Written request:
Could you output the stretch of the Portsmouth journal entry from "August 7, 1997" through "place to stay.", copied word for word?

Extract:
August 7, 1997 —Newington, NH
Portsmouth! The beginning of a new era. I've been so wrapped up in securing a place and a job that I haven't gone out to see much, but what I see from the road is... I can't find the words for it. I should write more often to capture my emotion swings. I am done with phase I and am into phase II... Phase I being finding a place to stay.
     It wasn't easy. Just finding a hotel room in Portsmouth under $70/night was a chore. I stayed the first night in Portsmouth. I got in too late to unload the U-haul so I did that the next morning and then checked into the Newington Inn which is a few miles west of Portsmouth. Oh yah, the drive through Pennsylvania, New York, (I may have touched Jersey briefly?), Connecticut, Massachusetts and then here was hectic. Traffic was thick and it seemed every road I wanted to take was under construction so I had to take funky detours.

Excerpted records:
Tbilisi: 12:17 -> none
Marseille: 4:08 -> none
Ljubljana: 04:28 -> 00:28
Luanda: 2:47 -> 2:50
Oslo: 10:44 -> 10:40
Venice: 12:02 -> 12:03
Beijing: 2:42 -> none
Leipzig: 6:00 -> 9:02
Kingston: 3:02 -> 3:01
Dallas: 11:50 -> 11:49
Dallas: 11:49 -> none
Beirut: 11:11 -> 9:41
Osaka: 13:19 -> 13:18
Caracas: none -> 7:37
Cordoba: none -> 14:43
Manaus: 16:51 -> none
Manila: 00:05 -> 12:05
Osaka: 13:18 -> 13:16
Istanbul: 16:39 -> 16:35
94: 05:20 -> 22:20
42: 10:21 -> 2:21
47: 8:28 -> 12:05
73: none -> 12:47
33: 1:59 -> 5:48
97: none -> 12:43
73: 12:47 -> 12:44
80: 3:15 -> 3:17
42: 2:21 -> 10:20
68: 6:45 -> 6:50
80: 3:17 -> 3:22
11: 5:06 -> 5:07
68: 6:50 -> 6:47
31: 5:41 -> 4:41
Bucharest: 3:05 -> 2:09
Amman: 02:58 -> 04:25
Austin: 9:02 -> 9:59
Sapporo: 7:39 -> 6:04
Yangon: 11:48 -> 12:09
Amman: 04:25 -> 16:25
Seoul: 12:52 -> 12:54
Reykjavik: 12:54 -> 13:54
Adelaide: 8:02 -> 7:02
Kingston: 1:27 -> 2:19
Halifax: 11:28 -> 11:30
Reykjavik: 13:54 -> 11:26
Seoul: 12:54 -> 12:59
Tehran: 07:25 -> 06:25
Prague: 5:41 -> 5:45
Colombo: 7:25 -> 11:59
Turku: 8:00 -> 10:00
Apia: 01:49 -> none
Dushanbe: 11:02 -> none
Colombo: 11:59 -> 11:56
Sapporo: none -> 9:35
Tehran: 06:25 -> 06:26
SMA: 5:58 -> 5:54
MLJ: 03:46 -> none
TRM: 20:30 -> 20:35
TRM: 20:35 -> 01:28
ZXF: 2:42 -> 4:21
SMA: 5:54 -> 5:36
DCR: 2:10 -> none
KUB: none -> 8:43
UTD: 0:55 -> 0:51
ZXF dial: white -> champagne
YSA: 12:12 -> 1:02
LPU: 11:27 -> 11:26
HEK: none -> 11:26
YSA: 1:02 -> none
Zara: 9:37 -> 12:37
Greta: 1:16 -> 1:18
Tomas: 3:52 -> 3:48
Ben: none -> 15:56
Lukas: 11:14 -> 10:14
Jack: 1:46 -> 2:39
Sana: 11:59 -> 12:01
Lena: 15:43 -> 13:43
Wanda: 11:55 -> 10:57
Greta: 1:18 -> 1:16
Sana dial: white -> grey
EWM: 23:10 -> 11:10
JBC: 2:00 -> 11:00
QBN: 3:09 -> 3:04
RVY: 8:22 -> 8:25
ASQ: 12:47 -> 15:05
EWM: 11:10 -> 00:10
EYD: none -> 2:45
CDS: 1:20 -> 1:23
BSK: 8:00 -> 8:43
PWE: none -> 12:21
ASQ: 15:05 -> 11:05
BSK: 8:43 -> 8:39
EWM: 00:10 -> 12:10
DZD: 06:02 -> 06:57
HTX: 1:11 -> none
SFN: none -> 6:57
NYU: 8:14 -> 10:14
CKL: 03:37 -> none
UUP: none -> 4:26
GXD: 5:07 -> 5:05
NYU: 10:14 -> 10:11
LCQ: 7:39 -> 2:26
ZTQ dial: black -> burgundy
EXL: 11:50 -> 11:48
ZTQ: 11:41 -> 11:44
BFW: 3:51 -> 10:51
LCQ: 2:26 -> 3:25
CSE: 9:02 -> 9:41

Task response:
August 7, 1997 —Newington, NH
Portsmouth! The beginning of a new era. I've been so wrapped up in securing a place and a job that I haven't gone out to see much, but what I see from the road is... I can't find the words for it. I should write more often to capture my emotion swings. I am done with phase I and am into phase II... Phase I being finding a place to stay.